Dimitré Dinev, geboren 1968, lebt in Wien. Sein jüngster Essayband "Barmherzigkeit" erschien 2010 im Residenzverlag.
Ich schreibe mit der Hand, mit der rechten. Während meines zweijährigen Armeedienstes hat sich herausgestellt, dass ich mit der Linken schieße, dass sie die Hand ist, mit der ich die besten Treffer lande. Aber ich war nie versucht, darin eine versteckte Metapher zu sehen.
Ich schreibe mit Füllfeder. Aber am liebsten diktiere ich das Geschriebene. So kann ich jeden Satz hören, noch bevor er getippt wird, und ein besseres Gefühl für den Rhythmus bekommen. Während ich diktiere, mache ich schon die ersten Korrekturen. Am liebsten diktiere ich meiner Frau. Sie ist der einzige Mensch, der meine Werke liest, bevor ich sie wegschicke. Die Meinung eines geliebten Menschen, eines Menschen, mit dem ich das Leben teile, ist mir viel wichtiger als jede andere.
Meine Texte überarbeite ich so gut wie kaum, höchstens, dass ich hier und dort ein Wort austausche. Dafür aber denke ich lange nach, bevor ich einen Satz niederschreibe. Wenn er aber einmal aus der Feder ist, dann steht er.
Sollte ich beim Schreiben zu aufgeregt sein, oder eine Stelle erreichen, die sehr schwer zu knacken ist, dann greife ich zu den Spielkarten, die sich immer in unmittelbarer Nähe befinden, und lege entweder Patiencen oder spiele Bridge mit mir selbst. So warte ich ab, bis die Aufregung sich auflöst und ich wieder klar denken kann. Sollte aber die Stelle auch danach nicht zu knacken sein, überspringe ich sie, schreibe an der Geschichte weiter und versuche, erst am nächsten oder übernächsten Tag die Lösung zu finden.

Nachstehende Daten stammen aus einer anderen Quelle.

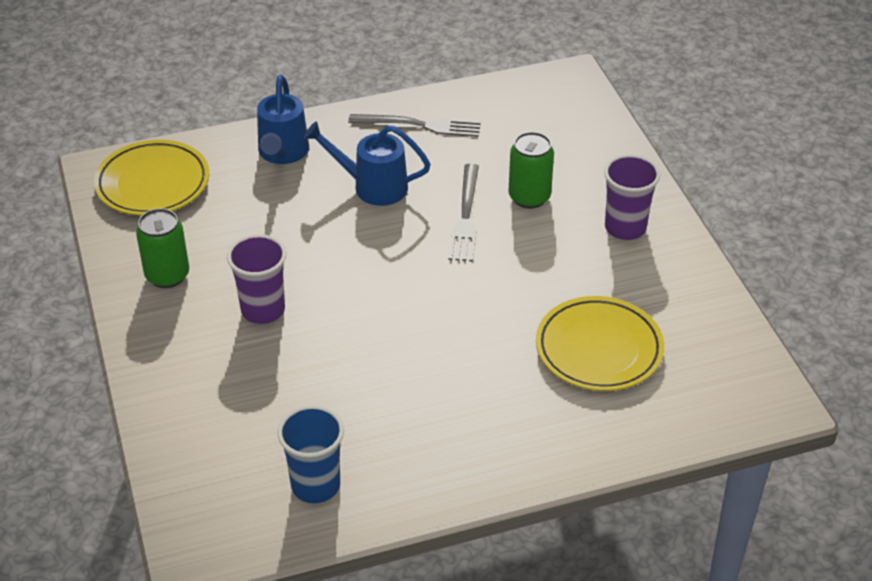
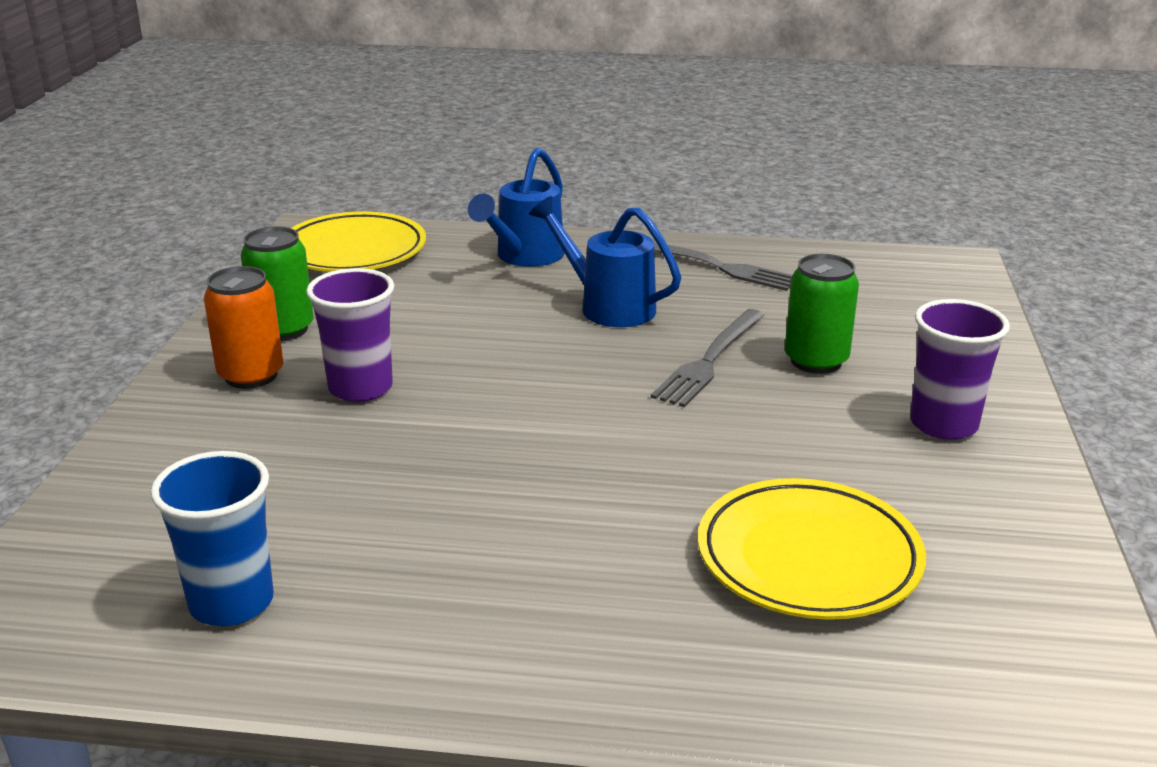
camera: 25 degrees right, 15 degrees down
(181, 323) = (251, 375): none -> orange can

Jahrelang habe ich ausschließlich nachts geschrieben. Erst bei der Arbeit an meinem ersten Roman habe ich eingesehen, dass ich diese Praxis ändern muss, wenn ich nicht zugrunde gehen will. Seitdem schreibe ich am liebsten in den frühen Morgenstunden. So genieße ich zwischen vier und sieben Uhr morgens nicht nur jene Stille, derentwegen ich die Nacht früher so geliebt habe (denn es kostet einiges an Kraft, die Geräusche des Alltags auszublenden), sondern auch die Dankbarkeit meines Körpers, in dessen Genen der Urrhythmus unzähliger Geschlechter von Bäuerinnen und Bauern gespeichert ist, die jahrhundertelang mit ihren Tieren aufgestanden sind.
Während ich schreibe, brennt eine Kerze auf meinem Schreibtisch. Es brennt so einiges, während ich schreibe, meine Augen, meine Seele, eine Zigarette. Ich trinke dabei Kaffee und schaue immer wieder auf die Bewegungen des Rauches, der hinaufsteigt, hinauf zu meinen Literaturgöttern.
Ja, so haben jahrelang meine Schreibgewohnheiten ausgeschaut, doch dann ist meine Tochter auf die Welt gekommen, und mit ihrer Geburt hat sich alles in ein fröhliches Chaos aufgelöst. Nur die Angst ist gleich geblieben, die Angst, dass ich irgendwo eine brennende Kerze vergessen habe.